Start of Block

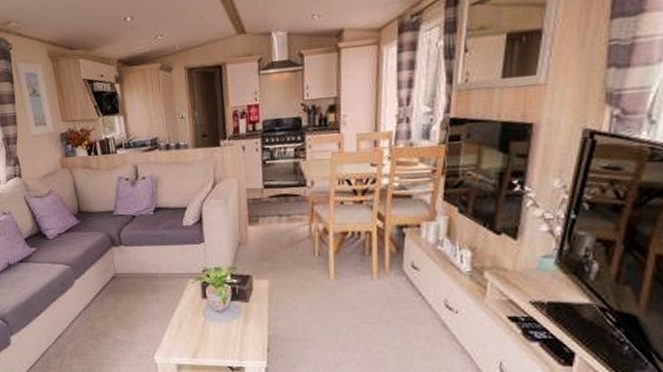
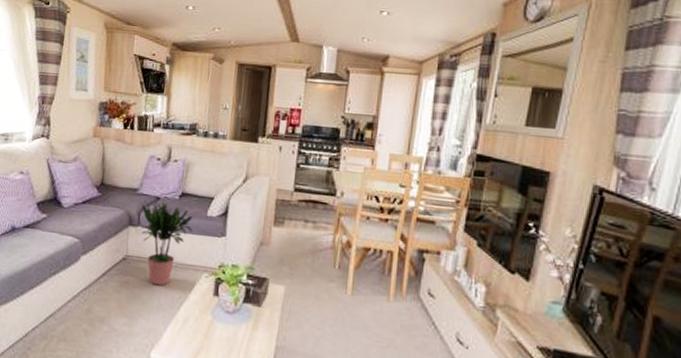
potted plant: none [120,219,172,297] -> present [141,202,193,286]

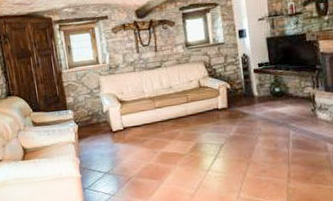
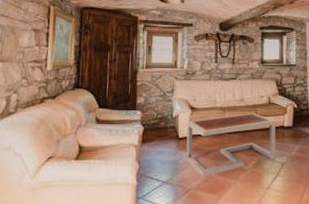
coffee table: none [118,99,212,166] -> present [186,113,275,178]

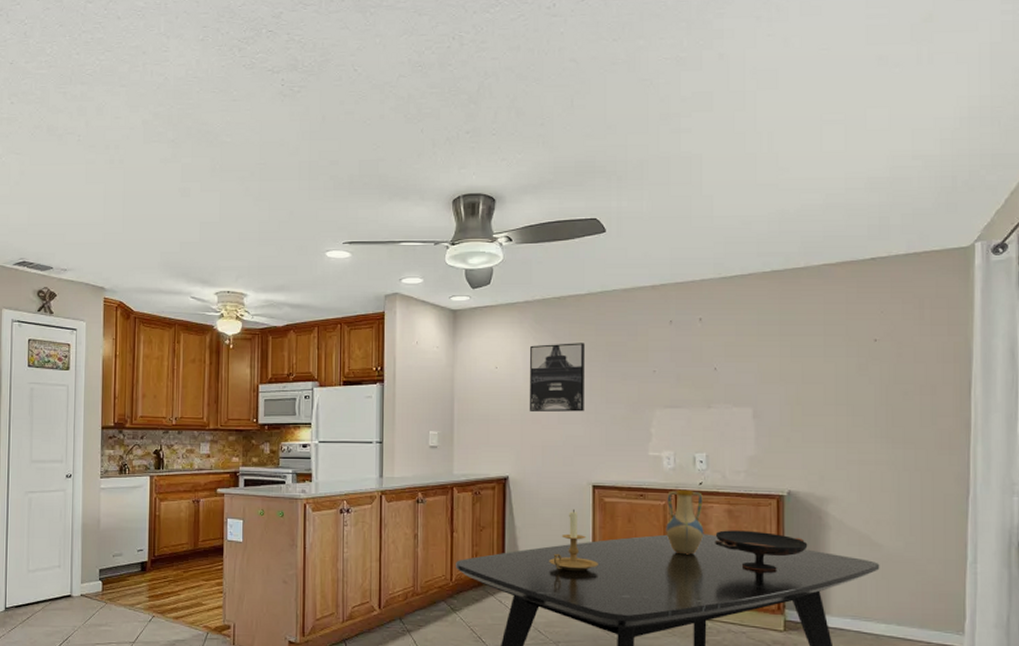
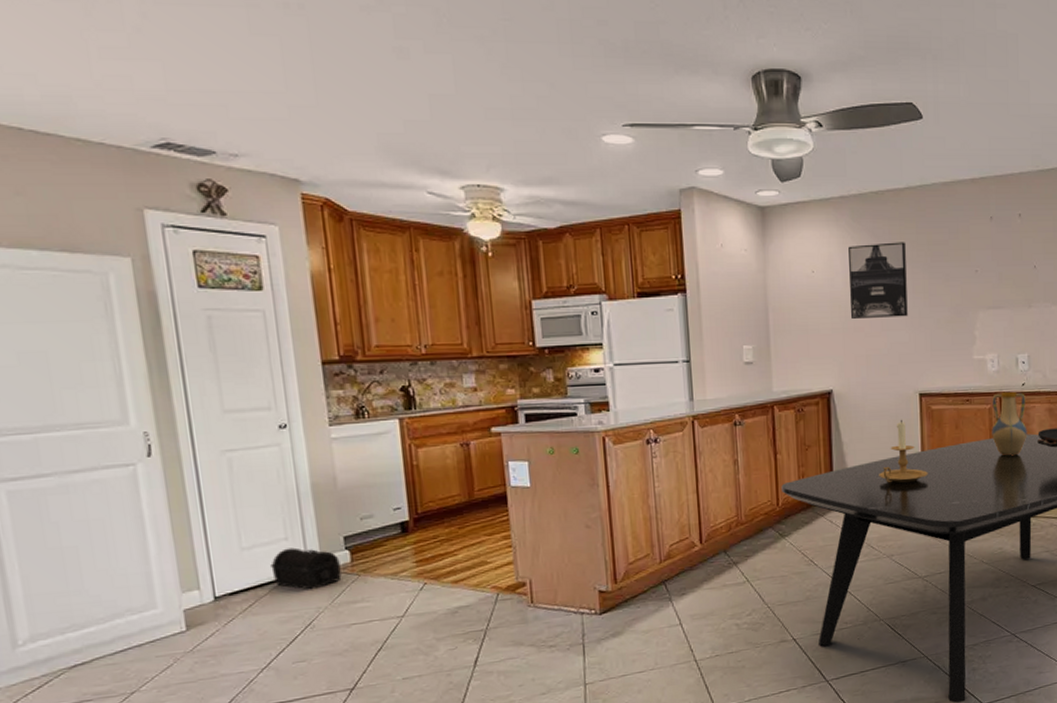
treasure chest: none [46,574,94,611] -> present [271,547,342,590]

End of Block

What you are asked to do
Copy the preceding data in full and word for word, dropping its pictures.

Solution to the exercise
potted plant: none [120,219,172,297] -> present [141,202,193,286]

coffee table: none [118,99,212,166] -> present [186,113,275,178]

treasure chest: none [46,574,94,611] -> present [271,547,342,590]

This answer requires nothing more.